Fai parte del collettivo “TerraProject”: come nasce l’idea del collettivo e quale pensi sia la forza di un realtà del genere nel panorama fotografico odierno?

Il collettivo è nato nel 2006, eravamo, e siamo tutt’ora, 4 amici che hanno deciso di unire le “forze” e di lavorare insieme a progetti collettivi, non dimenticandosi però di continuare i propri progetti personali. Penso che il lavoro del collettivo porti ad una confronto continuo sulla fotografia, che ci aiuta nel proseguire il nostro percorso, anche se bisogna stare attenti a continuare anche i progetti personali per non perdere di vista l’autorialità di ognuno.

Il caso di Marco Vernaschi (leggi qui) ha suscitato una serie di polemiche e discussioni inerenti la deontologia professionale e le conseguenze etiche del mestiere del fotoreporter. Come ti poni al riguardo? Ti sei mai trovato di fronte a situazioni in cui hai preferito “non scattare”?

Ho seguito il caso di Vernaschi e ciò ha confermato l’opinione che già avevo. Bisogna che il fotografo sia prima di tutto onesto con chi ha di fronte e con se stesso, l’onestà penso sia la qualità principale che un fotografo debba avere. Questo non vuol dire che Marco non sia stato onesto, sinceramente non so se abbia davvero chiesto di riesumare quel corpo o no, sono però certo che io non lo avrei fatto, mi sembra che si vada oltre la pura documentazione giornalistica.

Quali sono secondo te i principali ostacoli che un giovane fotografo che vuole intraprendere questo mestiere si trova ad affrontare?

Sicuramente il farsi conoscere e l’emergere in un panorama sempre più saturo di fotografi è l’ostacolo maggiore. Ormai chiunque possegga una buona reflex digitale si può definire fotografo. Il passo successivo è quello però che fa la differenza, cioè riuscire a trovare una propria visione, svilupparla e concretizzarla in lavori fotografici di alto livello. Ci vogliono molta costanza e tanta tanta pazienza.

Ritieni che in Italia ci sia un’adeguata cultura dell’immagine, una formazione valida che permetta anche una conoscenza della storia della fotografia (le cosiddette “basi”)? Chi sono stati i tuoi “maestri”?

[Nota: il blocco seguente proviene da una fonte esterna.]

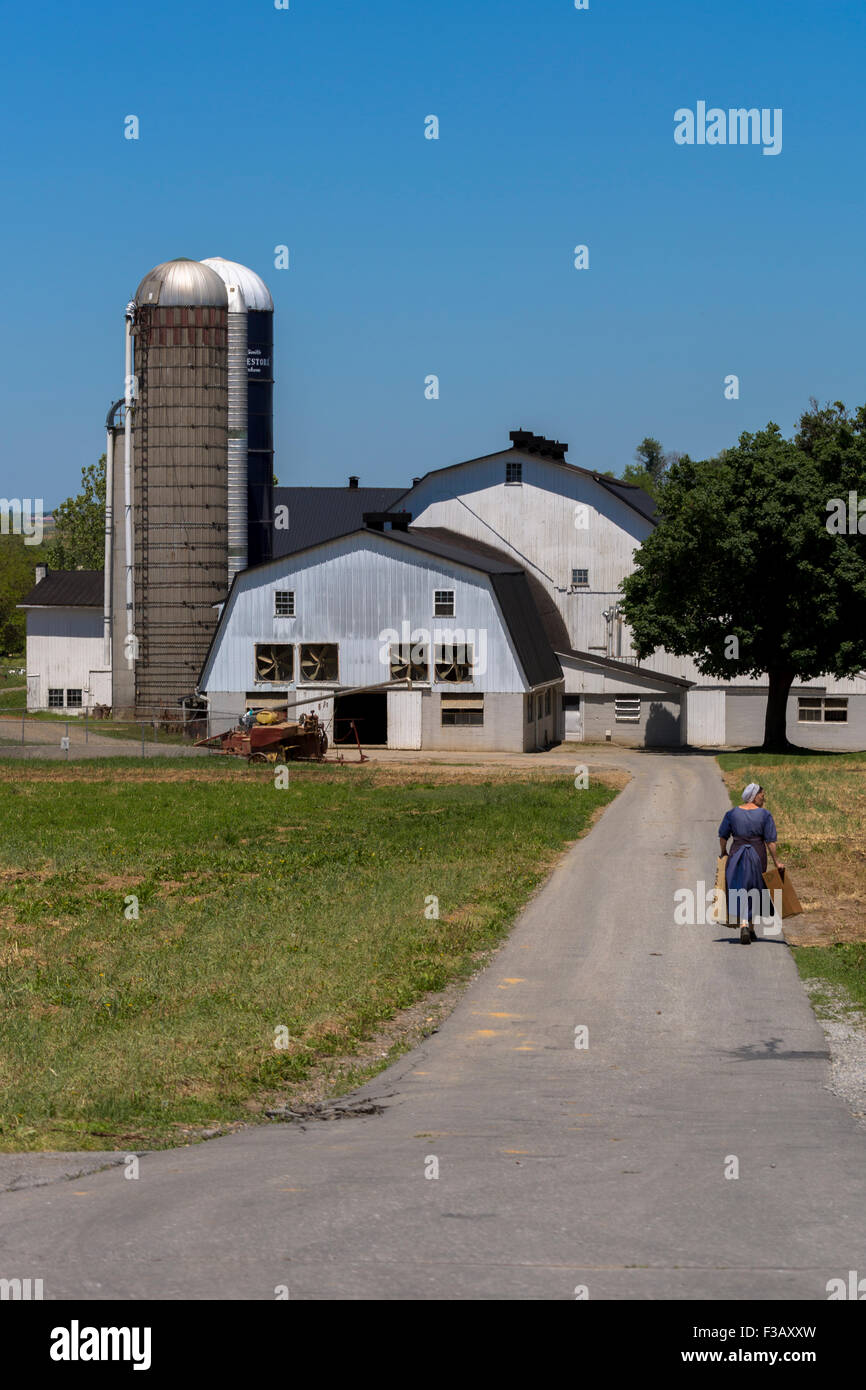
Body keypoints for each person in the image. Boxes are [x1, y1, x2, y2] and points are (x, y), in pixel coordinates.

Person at [718, 783, 784, 945]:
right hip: (757, 854)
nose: (764, 798)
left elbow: (723, 836)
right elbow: (770, 842)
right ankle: (747, 925)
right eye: (762, 794)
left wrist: (724, 851)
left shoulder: (732, 814)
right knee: (755, 888)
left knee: (739, 887)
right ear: (754, 795)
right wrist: (777, 861)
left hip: (736, 853)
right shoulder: (764, 815)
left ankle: (747, 926)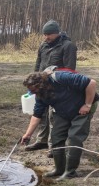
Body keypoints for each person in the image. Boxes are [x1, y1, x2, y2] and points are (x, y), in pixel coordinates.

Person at [21, 71, 98, 181]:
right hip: (63, 111)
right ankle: (59, 169)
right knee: (56, 136)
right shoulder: (40, 95)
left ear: (40, 84)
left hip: (82, 109)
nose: (31, 93)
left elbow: (91, 83)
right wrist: (27, 134)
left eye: (33, 89)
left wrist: (87, 104)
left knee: (74, 138)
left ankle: (70, 172)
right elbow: (37, 115)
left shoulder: (60, 77)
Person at [25, 20, 77, 158]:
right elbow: (38, 64)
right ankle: (41, 141)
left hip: (58, 87)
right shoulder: (43, 45)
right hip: (41, 85)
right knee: (41, 115)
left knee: (54, 117)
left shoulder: (68, 46)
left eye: (49, 34)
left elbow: (70, 69)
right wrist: (33, 82)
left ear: (57, 33)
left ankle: (53, 146)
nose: (46, 37)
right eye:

In Italia io conosco la realtà dello Studio Marangoni di Firenze, dove mi sono formato, partendo proprio dalle “basi”, storia della fotografia, storia dell’arte, camera oscura b/n, etc. Posso dire che se si vuole davvero intraprendere questo percorso la formazione di questo tipo è fondamentale. Poi si deve chiaramente integrare con lo studio degli autori, passati e contemporanei, il cinema, la musica. Non ci si può legare solo alla fotografia. Non conosco altre realtà didattiche in Italia ma sicuramente ce ne saranno di altrettanto valide. Non so se ho avuto dei veri e propri “maestri”, ho iniziato come tanti altri guardando le foto di Cartier Bresson, poi avvicinandomi al reportage classico in b/n e verso la fine della scuola passando al colore ed al medio formato. Ultimamente mi sto avvicinando al video ed ai multimedia anche se il mettere insieme fotografia ed audio mi accompagna dal primo anno di scuola, nell’ormai “lontano” 2002.